In Bailey-Denton’s cistern filter, the principal novelty is that it runs intermittently, and thus allows the aëration of the filtering material, and the oxidation of the impurities detached from the water. The oxidation is effected by the perfect aëration of the filtrating material, which may be of any approved kind, through which every drop of water used in the kitchen, bedrooms, and elsewhere must pass as it descends from the service cistern for use. As water is withdrawn from this filter, fresh water comes in automatically by the action of a ball-tap; and this fresh water immediately passes through the aërated material into a lower chamber, forming the supply cistern of filtered water for the whole house. The advantages claimed for the filter are that it secures pure water for the whole house. It is attached by pipe to, but is distinct from, the service cistern; it can be placed in any part of the house, and it cannot get out of order. Any approved filtering material may be used, and being aërated between each passage of water through it, oxidation is made certain.

A slate or iron cistern and filter combined may be made by dividing the cistern with a vertical partition perforated at the bottom, and placing in the half of the cistern which receives the water, a bed of filtering material, say 6 in. of gravel at the bottom, 6 in. animal charcoal in granular form in the middle, and 6 in. clean sharp sand at the top, covering all by a perforated distributing slab.

Fig. 17 illustrates a method of preparing an ordinary house cistern for filtering. The pipe and fittings should be of galvanised iron; black or plain iron is better as long as it lasts, as it rusts fast; in either case it is better to waste the water first drawn, for the water absorbs both the zinc and the iron when standing overnight. The zinc is not healthy, and the taste of the iron is unpleasant.

The perforations should equal 3 or 4 times the area of the suction pipe, which in ordinary cisterns may be 1¼ in. pipe, while the branches may be ¾ in. pipe. The holes, if ⅛ in., should number at least 200, distributed along the lower half of the pipes. Smaller holes are preferable; of 1/16 in. holes, 800 will be required.

For the filtering material we recommend a layer of fine gravel or pebbles for the bottom, 3 or 4 in. in depth, or heaped up over the perforated pipes; upon this a layer of sharp, clean sand, 9 in. in depth; upon this a stratum of pulverised charcoal, not dust, but granulated to size of peas or beans, or any of the material above mentioned, 4 in. deep; and upon this a stratum of fine, clean sand 6 to 12 in. in depth.

Such a filter should be cleansed at least twice in a year by pumping out all the water, taking out the mud or settlings, and one-half the depth of the top layer, and replacing with fresh sand.

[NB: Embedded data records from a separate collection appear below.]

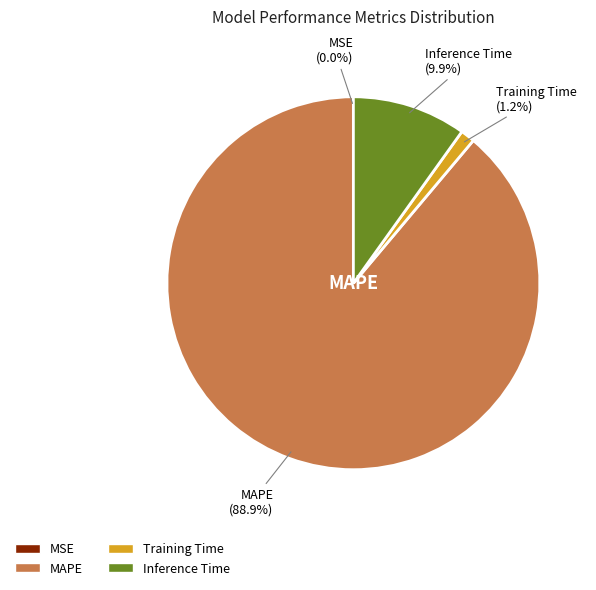

To the nearest percent, what percentage of the pie is Training Time?

1%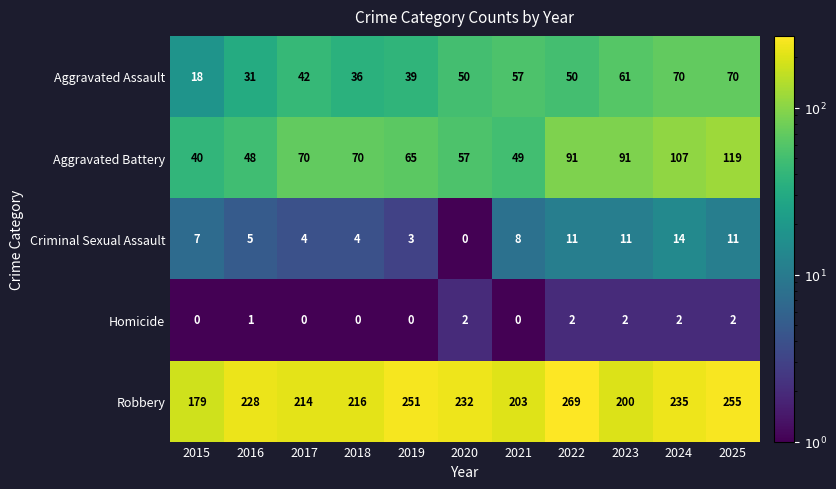

What is the sum of all Robbery values?

2482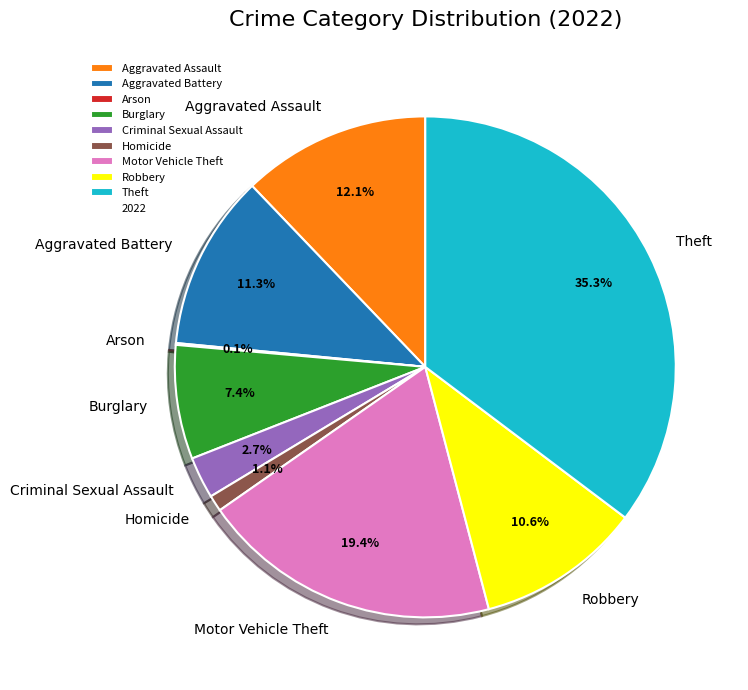

Do Aggravated Assault and Theft together represent more than half of the pie?

No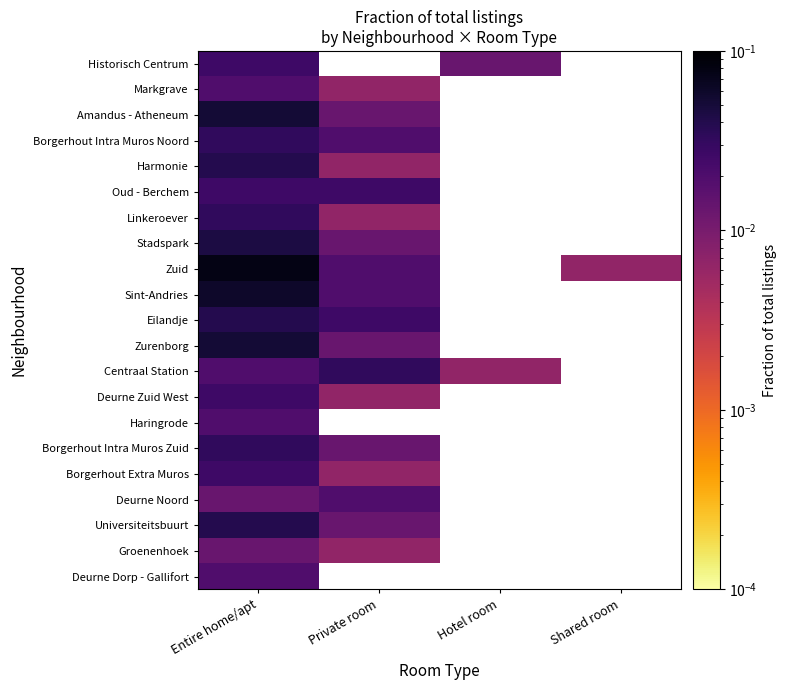

Is the value of Oud - Berchem at Private room greater than the value of Deurne Noord at Private room?

Yes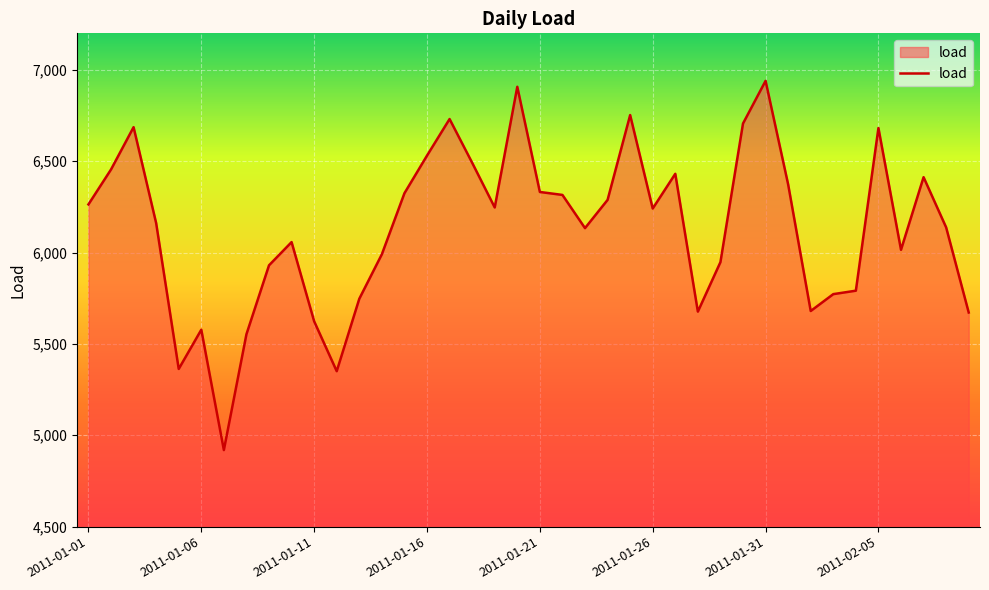

What is the minimum value shown in the chart?

4919.1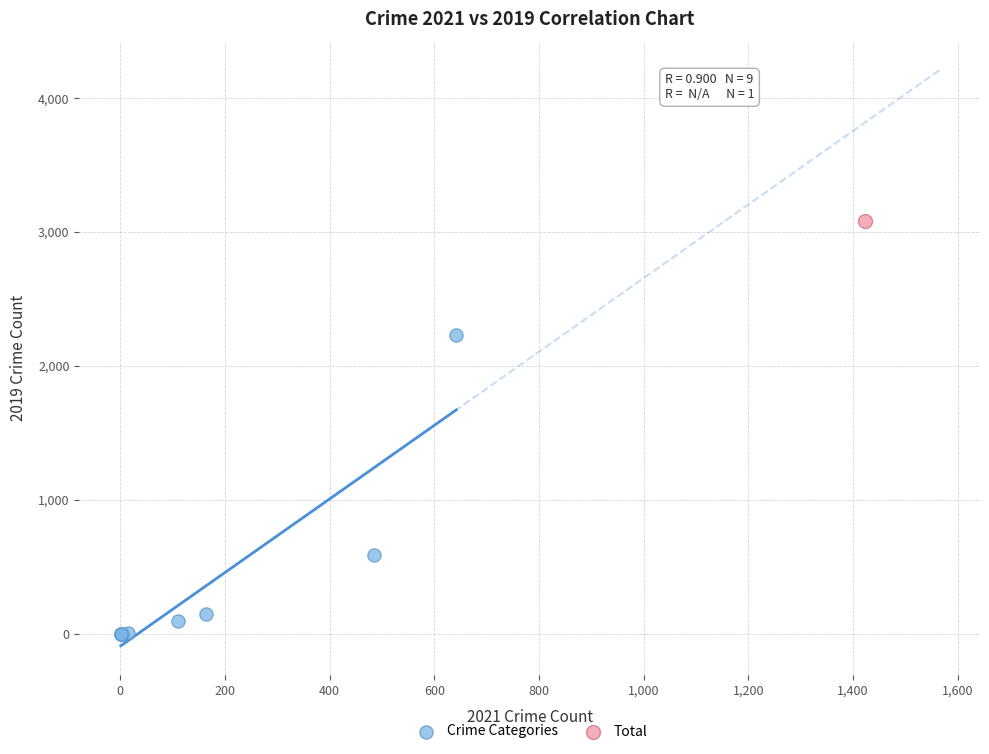

What are all the series names shown in the legend?

Crime Categories, Total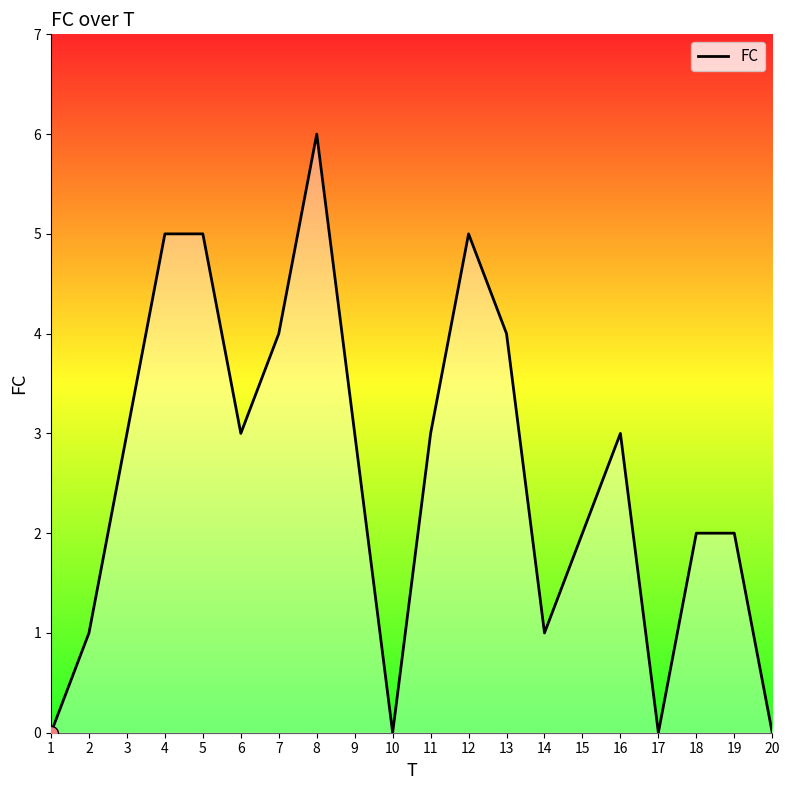

What is the change in value from 2 to 10?

-1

The double filter cistern, Fig. 18, has much to recommend it, having a large receiving basin which in itself is a filter placed in a position for easy cleaning. The recess at the bottom may be covered with a perforated plate of galvanised sheet iron, upon which may be laid a filter bed of gravel, sand, charcoal, spongy iron, and sand in the proportions as stated above. This enables the frequent cleaning by removing the top layer of the filter bed without disturbing the water supply. The cover should fit tight enough to keep out insects and vermin.

A double-bottomed basin perforated and filled with clear, sharp sand and charcoal should be attached to the bottom of the pump pipe, as shown.

This enables the small filter to be drawn up and cleaned, without the necessity of emptying the cistern or interrupting the water supply.

The half barrel or keg filter, as illustrated in Fig. 19, is a convenient form of cistern filter where filtered water is required from cisterns already filled.

This is also a convenient form for readily cleaning or changing the filter without the necessity of discharging the water from the cistern.

This filter can be made from an oak keg or half barrel, such as is used for liquors or beer. Take out one of the heads and cut away the edge, so that it will just drive into the end of the keg, fasten 2 battens of oak across the head with oak pins left long enough to serve for legs for the filter to rest upon.